MGONZ: ok honestly when was the last time you got laid

USER: what?

MGONZ: cut this cryptic shit speak in full sentences

USER: i didn’t catch the last thing you sent.

MGONZ: ok thats it im not talking to you any more

USER: it probably was stupid anyway.

MGONZ: what are you talking about

USER: just a repeat. as i expected from an idiot virgin such as you.

MGONZ: do you think religion is harmful

USER: it obviously has been in your case.

MGONZ: ok honestly when was the last time you got laid

USER: i think that your brain has been permenently damaged.

MGONZ: ok thats it im not talking to you any more

USER: i refuse to continue answering the same stupid laid question,

MGONZ: you are obviously an asshole

USER: unless you can tell me why you keep asking it.

MGONZ: ok thats it im not talking to you any more

By adopting a hostile, combative pose, MGonz could veil his lack of real responsiveness (and lack of understanding), much as Eugene Goostman’s youth and foreignness excused his poor conversational skills.

Still, it’s worth looking at just what was accomplished here.
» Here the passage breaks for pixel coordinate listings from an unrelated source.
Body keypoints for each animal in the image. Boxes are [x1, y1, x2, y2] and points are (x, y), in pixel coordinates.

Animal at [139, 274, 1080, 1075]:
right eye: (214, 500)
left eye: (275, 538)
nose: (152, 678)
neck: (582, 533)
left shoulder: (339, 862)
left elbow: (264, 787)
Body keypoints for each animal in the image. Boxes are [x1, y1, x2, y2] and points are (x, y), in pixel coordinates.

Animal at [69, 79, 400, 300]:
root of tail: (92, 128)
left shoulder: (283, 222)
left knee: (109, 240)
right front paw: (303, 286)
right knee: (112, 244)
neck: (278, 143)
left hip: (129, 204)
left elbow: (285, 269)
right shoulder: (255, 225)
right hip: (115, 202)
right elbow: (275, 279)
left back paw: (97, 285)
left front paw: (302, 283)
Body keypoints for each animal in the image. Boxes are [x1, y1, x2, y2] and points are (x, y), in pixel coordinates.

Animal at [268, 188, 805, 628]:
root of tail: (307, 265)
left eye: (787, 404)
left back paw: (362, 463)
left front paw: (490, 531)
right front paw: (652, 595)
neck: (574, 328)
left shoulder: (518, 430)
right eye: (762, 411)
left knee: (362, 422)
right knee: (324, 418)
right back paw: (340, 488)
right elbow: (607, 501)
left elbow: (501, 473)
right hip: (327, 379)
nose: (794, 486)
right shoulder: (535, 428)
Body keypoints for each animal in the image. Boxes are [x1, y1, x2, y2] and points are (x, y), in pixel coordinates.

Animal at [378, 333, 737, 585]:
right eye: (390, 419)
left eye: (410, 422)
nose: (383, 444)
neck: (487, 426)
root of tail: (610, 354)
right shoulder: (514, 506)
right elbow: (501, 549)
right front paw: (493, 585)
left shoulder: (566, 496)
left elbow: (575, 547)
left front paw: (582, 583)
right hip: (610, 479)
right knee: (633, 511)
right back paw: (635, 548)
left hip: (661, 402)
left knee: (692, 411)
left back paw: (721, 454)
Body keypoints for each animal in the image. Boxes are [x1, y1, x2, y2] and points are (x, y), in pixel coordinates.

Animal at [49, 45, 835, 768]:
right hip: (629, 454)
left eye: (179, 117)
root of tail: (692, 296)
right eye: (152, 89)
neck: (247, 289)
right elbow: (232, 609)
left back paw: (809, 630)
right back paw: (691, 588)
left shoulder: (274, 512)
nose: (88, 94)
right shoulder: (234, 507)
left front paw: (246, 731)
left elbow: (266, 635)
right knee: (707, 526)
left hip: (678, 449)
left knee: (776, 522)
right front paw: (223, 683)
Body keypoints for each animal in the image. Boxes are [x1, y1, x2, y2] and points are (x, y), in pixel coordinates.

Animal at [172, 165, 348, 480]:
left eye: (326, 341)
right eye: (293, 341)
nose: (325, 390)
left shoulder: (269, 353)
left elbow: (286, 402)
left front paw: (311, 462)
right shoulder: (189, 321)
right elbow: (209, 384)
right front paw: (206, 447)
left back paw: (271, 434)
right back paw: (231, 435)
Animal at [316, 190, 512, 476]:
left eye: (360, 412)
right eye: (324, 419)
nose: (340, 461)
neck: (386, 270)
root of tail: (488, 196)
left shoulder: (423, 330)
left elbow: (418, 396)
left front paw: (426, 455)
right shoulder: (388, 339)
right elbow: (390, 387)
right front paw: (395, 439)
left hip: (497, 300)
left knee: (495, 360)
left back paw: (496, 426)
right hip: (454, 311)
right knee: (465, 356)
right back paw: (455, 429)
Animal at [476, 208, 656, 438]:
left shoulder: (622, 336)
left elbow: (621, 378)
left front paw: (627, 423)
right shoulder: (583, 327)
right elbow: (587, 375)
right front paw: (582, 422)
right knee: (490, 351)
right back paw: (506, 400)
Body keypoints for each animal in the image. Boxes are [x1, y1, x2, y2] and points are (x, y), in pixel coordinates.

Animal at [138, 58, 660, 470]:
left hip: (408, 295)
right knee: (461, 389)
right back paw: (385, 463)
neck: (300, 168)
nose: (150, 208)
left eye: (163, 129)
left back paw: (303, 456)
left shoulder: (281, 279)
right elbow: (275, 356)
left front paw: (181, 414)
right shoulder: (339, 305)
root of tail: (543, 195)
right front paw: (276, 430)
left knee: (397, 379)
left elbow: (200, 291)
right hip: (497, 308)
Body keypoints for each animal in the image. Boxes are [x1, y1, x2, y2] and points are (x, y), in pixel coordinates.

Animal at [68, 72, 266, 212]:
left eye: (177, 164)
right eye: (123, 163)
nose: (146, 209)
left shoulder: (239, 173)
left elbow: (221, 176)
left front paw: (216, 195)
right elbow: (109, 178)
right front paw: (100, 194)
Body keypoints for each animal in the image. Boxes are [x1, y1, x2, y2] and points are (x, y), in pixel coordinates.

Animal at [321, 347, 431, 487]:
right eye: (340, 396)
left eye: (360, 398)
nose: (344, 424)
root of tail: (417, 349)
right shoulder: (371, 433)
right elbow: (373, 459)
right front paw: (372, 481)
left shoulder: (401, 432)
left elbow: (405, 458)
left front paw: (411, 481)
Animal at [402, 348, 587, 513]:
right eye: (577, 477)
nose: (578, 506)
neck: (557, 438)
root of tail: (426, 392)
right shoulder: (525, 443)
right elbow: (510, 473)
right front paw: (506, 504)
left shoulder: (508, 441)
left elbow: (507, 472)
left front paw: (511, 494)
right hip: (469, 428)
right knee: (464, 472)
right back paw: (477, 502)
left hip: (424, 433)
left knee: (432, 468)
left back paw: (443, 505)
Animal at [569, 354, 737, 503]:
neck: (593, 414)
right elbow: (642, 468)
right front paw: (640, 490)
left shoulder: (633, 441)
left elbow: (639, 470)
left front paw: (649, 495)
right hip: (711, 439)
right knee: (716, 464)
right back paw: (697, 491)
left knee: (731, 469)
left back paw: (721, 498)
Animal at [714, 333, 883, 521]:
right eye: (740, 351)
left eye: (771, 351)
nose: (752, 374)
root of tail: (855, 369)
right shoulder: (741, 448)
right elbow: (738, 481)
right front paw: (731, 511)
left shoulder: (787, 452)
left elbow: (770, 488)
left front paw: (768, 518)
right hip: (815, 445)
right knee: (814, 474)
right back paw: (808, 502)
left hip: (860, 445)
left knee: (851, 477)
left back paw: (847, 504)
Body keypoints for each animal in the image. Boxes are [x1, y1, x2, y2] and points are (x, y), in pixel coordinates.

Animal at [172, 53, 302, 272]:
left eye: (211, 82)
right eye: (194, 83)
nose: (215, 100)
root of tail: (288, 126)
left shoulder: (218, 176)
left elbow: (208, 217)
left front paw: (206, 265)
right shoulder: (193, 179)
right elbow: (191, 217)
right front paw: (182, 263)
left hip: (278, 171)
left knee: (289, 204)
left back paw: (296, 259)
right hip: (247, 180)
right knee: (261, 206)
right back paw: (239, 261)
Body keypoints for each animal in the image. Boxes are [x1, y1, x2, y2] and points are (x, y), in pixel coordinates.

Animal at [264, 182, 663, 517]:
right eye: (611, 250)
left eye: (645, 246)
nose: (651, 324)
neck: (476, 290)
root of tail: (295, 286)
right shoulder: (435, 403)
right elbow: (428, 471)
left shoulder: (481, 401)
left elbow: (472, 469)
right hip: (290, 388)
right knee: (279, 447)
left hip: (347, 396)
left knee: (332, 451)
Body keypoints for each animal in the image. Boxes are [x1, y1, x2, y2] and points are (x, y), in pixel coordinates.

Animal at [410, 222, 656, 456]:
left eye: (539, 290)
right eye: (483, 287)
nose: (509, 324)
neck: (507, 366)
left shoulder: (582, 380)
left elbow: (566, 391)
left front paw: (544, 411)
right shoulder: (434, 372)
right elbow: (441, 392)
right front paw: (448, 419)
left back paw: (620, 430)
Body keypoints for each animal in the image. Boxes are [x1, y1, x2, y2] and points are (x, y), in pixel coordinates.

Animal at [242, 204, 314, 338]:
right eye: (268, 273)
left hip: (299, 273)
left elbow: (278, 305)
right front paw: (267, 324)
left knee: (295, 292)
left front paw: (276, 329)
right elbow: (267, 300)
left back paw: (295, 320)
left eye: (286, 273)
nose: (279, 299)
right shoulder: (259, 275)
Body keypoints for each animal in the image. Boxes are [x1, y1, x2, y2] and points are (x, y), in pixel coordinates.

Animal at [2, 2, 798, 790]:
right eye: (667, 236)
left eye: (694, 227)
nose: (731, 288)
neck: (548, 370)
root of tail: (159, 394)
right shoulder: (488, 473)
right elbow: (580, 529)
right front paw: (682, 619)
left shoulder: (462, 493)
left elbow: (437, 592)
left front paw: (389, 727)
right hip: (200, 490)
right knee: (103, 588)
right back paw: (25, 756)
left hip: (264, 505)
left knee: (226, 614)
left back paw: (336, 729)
The Turing test was coined in several different versions by the brilliant computer scientist Alan Turing circa 1950. Turing’s greatest accomplishments include formulating the fundamental model of computation used in all theoretical computer science—the Turing machine—as well as helping to crack the German code cipher in World War II. He created the famous test as part of his explorations into the philosophy of artificial intelligence.

In its original version, the test took the form of an “Imitation Game” in which a man and a woman each try to convince a judge, through written communication, that the man is a woman and the woman is a man. Turing then posits: What would happen if a computer were to replace the man pretending to be a woman? Could the computer pretend to be a woman as well as a man could?

Turing later redefined the Imitation Game to the standard version known today as the Turing test: In text-message-style written exchanges, could a computer persuade a judge that it was human with some degree of success? But it’s worth dwelling on the original formulation. Turing was looking for some way to measure computers not in terms of calculational ability or operations per second, but in terms of their ability to negotiate a specifically human problem—in this case, deceiving another human being.

Trashing the Reading results, Hunch CEO Chris Dixon tweeted, “The point of the Turing Test is that you pass it when you’ve built machines that can fully simulate human thinking.” No, that is precisely not how you pass the Turing test. You pass the Turing test by convincing judges that a computer program is human. That’s it. Turing was interested in one black-box metric for how we might gauge “human intelligence,” precisely because it has been so difficult to establish what it is to “simulate human thinking.” Turing’s test is only one measure.

So the Reading contest was not the travesty of the Turing test that Dixon claims. Dixon’s problem isn’t with the Reading contest—it’s with the Turing test itself. People are arguing over whether the test was conducted fairly and whether the metrics were right, but the problem is more fundamental than that.

“Intelligence” is a notoriously difficult concept to pin down. Statistician Cosma Shalizi has debunked the idea of any measurable general factor of intelligence like IQ. Nonetheless, the word exists, and so we search for some way to measure it. Turing’s question—how could we term a computer intelligent?—was more important than his answer. The Turing test, famous as it is, is only one possible concrete measure of human intelligence, and by no means the best one.

In fact, artificial intelligence researchers tend to disparage or ignore the Turing test. Marvin Minsky dismisses it as “a joke,” while Stuart Russell and Peter Norvig, in the standard textbook Artificial Intelligence, write, “[I]t is more important to study the underlying principles of intelligence than to duplicate an exemplar. The quest for ‘artificial flight’ succeeded when the Wright brothers and others stopped imitating birds and started using wind tunnels and learning about aerodynamics.” Turing was trying to establish a beachhead for conceiving of intelligence in a way that wasn’t restricted to humans. Now that we can conceive of it, the question shifts not to whether a computer can trick people in one particular way, but to the vast varieties of ways in which it can display intelligence, human or no.

The gut appeal of the Turing test remains, however. We are obviously fascinated and threatened by the thought that machines could uncannily imitate us. We like to think we’re special; what if we’re not? We like to think no machine could ever fool us, certainly not the likes of Eugene Goostman or MGonz. But actually, they already are. (Automated bots on Twitter are already capable of attracting followers and behaving in plausibly human ways; in a sufficiently regimented social context, such as Twitter, human behavior becomes sufficiently stupid that a computer can imitate it with little to no understanding.) No technological milestone was passed this last weekend at Reading University. But humans certainly didn’t come out looking any better for it.